The DERP Ceiling: What Shared-Relay Throughput Actually Looks Like
Tailscale’s own documentation describes DERP servers as having “limited quality of service (QoS) characteristics,” making them “generally slower than direct connections and may offer lower maximum throughput.” (Connection types · Tailscale Docs) The fallback sequence—direct, then peer relay, then DERP—is automatic and silent.
Quantifying that slowdown is harder because Tailscale does not publish official throughput caps for shared DERP. GitHub issue #13133 documents a user reporting roughly 50 Mbps through Tailscale over DERP versus approximately 1 Gbps direct on the same VPS—a 20x reduction (DERP bandwidth limitation · Issue #13133 · tailscale/tailscale). That figure comes from a custom DERP deployment, not the shared public infrastructure, and community reports for shared public DERP typically cite lower figures in the 2–5 Mbps range (DERP bandwidth limitation · Issue #13133 · tailscale/tailscale).

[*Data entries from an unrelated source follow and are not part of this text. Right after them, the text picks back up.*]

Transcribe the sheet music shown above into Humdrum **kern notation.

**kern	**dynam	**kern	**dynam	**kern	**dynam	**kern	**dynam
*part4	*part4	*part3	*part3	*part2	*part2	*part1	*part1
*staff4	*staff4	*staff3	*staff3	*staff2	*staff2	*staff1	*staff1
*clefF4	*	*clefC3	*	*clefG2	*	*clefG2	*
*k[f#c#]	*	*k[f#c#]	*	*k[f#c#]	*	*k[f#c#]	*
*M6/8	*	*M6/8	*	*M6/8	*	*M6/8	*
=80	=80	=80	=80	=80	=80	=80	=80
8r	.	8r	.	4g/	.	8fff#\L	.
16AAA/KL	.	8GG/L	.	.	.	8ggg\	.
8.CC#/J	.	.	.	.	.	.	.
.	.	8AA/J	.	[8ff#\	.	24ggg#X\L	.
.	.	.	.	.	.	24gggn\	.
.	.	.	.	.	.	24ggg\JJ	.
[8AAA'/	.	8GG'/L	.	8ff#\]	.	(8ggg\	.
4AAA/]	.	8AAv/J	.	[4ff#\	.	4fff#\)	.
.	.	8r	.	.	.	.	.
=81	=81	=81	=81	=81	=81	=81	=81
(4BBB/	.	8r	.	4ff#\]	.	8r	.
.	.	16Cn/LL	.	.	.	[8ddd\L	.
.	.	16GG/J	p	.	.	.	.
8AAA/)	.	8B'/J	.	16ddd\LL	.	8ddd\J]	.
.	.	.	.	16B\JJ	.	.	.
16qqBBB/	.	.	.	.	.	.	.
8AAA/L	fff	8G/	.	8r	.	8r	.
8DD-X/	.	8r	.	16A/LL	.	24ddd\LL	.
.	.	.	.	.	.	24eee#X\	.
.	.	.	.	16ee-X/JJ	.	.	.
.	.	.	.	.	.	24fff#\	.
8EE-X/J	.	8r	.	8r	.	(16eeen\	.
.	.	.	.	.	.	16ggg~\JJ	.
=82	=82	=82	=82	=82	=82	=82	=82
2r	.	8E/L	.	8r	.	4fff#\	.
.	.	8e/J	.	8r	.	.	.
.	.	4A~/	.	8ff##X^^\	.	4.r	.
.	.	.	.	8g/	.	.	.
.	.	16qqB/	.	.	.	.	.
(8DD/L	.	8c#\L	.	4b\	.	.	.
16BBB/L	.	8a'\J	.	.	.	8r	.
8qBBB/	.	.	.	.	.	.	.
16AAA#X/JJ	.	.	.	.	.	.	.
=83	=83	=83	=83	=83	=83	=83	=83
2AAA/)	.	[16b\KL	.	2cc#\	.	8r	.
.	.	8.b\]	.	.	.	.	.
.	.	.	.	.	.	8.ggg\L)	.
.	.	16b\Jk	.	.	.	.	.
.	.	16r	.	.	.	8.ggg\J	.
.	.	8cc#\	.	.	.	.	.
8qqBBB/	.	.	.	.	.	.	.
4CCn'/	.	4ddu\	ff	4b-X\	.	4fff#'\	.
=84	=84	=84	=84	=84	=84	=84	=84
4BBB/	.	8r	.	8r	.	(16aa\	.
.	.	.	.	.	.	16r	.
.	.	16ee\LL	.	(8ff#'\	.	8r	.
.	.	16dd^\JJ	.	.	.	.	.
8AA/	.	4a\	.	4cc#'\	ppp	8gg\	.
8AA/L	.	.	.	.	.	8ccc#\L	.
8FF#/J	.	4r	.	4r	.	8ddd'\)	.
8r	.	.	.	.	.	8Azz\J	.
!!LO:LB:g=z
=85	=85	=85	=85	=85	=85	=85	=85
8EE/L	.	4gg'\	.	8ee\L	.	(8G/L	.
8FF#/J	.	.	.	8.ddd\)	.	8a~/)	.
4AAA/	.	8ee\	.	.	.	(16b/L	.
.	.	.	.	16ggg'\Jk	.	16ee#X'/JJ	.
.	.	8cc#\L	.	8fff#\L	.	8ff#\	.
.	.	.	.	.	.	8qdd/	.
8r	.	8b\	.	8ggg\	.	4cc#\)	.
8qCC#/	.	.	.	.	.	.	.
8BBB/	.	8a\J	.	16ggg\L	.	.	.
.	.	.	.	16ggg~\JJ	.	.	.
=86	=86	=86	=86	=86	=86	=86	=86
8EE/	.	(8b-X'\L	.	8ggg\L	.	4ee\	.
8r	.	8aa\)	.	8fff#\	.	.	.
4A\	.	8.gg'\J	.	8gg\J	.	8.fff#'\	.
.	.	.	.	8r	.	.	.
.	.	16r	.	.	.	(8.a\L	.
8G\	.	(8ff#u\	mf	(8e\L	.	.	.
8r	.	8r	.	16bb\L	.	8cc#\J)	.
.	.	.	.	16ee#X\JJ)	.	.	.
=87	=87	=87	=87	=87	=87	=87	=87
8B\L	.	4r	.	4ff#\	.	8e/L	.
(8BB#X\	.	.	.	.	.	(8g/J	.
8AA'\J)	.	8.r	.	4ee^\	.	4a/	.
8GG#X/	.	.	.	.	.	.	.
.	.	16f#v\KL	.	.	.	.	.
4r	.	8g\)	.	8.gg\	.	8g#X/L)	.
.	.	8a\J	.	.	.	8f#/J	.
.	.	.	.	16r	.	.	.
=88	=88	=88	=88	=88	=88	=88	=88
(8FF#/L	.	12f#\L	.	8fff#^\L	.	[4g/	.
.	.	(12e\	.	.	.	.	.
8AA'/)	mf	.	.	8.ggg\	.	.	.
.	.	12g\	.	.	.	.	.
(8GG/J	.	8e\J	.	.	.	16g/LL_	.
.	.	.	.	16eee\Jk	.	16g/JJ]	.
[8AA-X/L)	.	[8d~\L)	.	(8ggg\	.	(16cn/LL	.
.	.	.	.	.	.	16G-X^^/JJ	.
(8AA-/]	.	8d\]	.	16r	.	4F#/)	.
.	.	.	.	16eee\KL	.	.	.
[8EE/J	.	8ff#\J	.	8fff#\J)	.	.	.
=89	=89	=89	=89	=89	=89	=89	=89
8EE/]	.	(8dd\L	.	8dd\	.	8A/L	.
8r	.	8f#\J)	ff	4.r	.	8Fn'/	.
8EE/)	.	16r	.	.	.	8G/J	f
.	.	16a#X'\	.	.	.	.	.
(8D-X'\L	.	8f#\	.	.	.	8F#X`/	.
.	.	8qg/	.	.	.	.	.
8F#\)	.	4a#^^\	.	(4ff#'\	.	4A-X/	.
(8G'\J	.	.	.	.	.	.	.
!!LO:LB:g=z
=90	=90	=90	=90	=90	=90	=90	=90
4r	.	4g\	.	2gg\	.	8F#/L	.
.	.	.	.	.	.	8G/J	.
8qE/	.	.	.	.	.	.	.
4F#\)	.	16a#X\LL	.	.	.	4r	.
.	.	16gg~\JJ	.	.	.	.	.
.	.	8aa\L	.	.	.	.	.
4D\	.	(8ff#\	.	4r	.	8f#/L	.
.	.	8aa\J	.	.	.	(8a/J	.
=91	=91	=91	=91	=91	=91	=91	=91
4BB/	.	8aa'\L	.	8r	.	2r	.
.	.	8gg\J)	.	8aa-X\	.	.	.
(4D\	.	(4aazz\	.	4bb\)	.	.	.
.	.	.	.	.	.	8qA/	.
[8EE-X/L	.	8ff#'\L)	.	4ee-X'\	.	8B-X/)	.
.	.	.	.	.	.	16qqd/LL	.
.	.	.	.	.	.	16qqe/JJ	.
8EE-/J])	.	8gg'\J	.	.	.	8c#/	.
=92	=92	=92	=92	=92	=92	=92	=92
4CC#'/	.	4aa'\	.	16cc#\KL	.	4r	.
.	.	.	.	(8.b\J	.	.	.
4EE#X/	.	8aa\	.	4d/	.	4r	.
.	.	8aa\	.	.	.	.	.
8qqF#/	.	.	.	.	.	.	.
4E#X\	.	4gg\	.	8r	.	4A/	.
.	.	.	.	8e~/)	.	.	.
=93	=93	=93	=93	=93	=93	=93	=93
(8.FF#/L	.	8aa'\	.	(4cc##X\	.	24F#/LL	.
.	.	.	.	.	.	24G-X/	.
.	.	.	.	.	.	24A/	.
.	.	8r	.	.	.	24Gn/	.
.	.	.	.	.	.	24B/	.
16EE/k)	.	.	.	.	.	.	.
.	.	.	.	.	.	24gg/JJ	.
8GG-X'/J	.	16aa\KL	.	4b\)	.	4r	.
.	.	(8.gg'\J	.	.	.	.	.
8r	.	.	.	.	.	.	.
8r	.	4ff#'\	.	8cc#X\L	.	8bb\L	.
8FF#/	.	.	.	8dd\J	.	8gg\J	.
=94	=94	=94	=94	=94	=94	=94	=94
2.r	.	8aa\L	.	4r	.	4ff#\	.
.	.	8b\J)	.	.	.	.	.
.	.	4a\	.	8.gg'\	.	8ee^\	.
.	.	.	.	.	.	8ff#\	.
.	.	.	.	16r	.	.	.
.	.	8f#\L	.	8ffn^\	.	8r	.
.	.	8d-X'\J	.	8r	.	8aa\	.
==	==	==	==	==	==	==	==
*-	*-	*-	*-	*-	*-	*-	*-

Even if a Peer Relay is deployed, DERP may still win route selection. GitHub feature request #16028 notes that Tailscale currently weighs only latency when choosing between DERP and peer relay paths (FR: Combine metrics other than latency in weighing relay/DERP routes · Issue #16028 · tailscale/tailscale). A low-latency DERP route can therefore override a higher-bandwidth peer relay, leaving the relay unused in practice.
The Fix: Peer Relay Topology for Azure
The remediation is straightforward and documented: deploy a Peer Relay “to a public subnet in your virtual network, with a public IP address, and allow incoming UDP traffic to the relay port.” (Azure reference architecture · Tailscale Docs) The relay requires Tailscale v1.86 or later (Tailscale Peer Relays: Use your own devices as high-throughput relays (GA announcement)).
Because Azure NAT Gateway masks the private address, the relay cannot rely on automatic endpoint discovery. You must set --relay-server-static-endpoints to the VM’s public IP address and pair it with --relay-server-port to define the UDP listener port (Tailscale Peer Relays · Tailscale Docs). An NSG rule must permit inbound UDP on that port. No specific port number is prescribed in the documentation; the choice is operator-configurable (Tailscale Peer Relays · Tailscale Docs).
Peer Relays reached general availability on February 18, 2026, with lock contention improvements for higher throughput and multi-UDP socket traffic distribution (Tailscale Peer Relays: Use your own devices as high-throughput relays (GA announcement)). Tailscale did not publish numeric benchmarks comparing Peer Relay throughput to DERP in that announcement.
Frequently Asked Questions
How can I tell if my Azure tailnet is actually using DERP instead of direct connections?
Run tailscale status or tailscale netcheck on a peer. A connection listed as “relay” rather than “direct” indicates DERP fallback. tailscale ping -c 1 <peer> also reports the path type in its output.
Does Azure offer any alternative to NAT Gateway that preserves Tailscale direct paths?
Azure Load Balancer with outbound rules uses a different NAT model that, depending on configuration, may allow UDP hole-punching to succeed. Tailscale’s reference architecture specifically calls out NAT Gateway as the problematic variant; Standard Load Balancer outbound SNAT is not classified as Hard NAT in Tailscale’s documentation.
If a Peer Relay is deployed but DERP still wins on latency, what operational workarounds exist?
Place the Peer Relay in the same Azure region as the DERP server your peers would otherwise use, reducing the latency advantage DERP holds. You can also run tailscale netcheck to identify which DERP region is selected and co-locate the relay there. Until Tailscale implements bandwidth-aware route selection (issue #16028), physical proximity between relay and DERP is the only lever.
Are Peer Relays a paid feature or available on the free plan?
Peer Relays are available across Tailscale plans, including the free tier. The relay is simply a node on your tailnet running with relay flags enabled—it does not require a separate license or billing change.
What happens to in-flight connections if the Peer Relay goes down?
Tailscale falls back to the next available path—typically DERP—without dropping the connection outright. The switchover introduces a brief interruption as the new path is established, consistent with how Tailscale handles any path degradation event.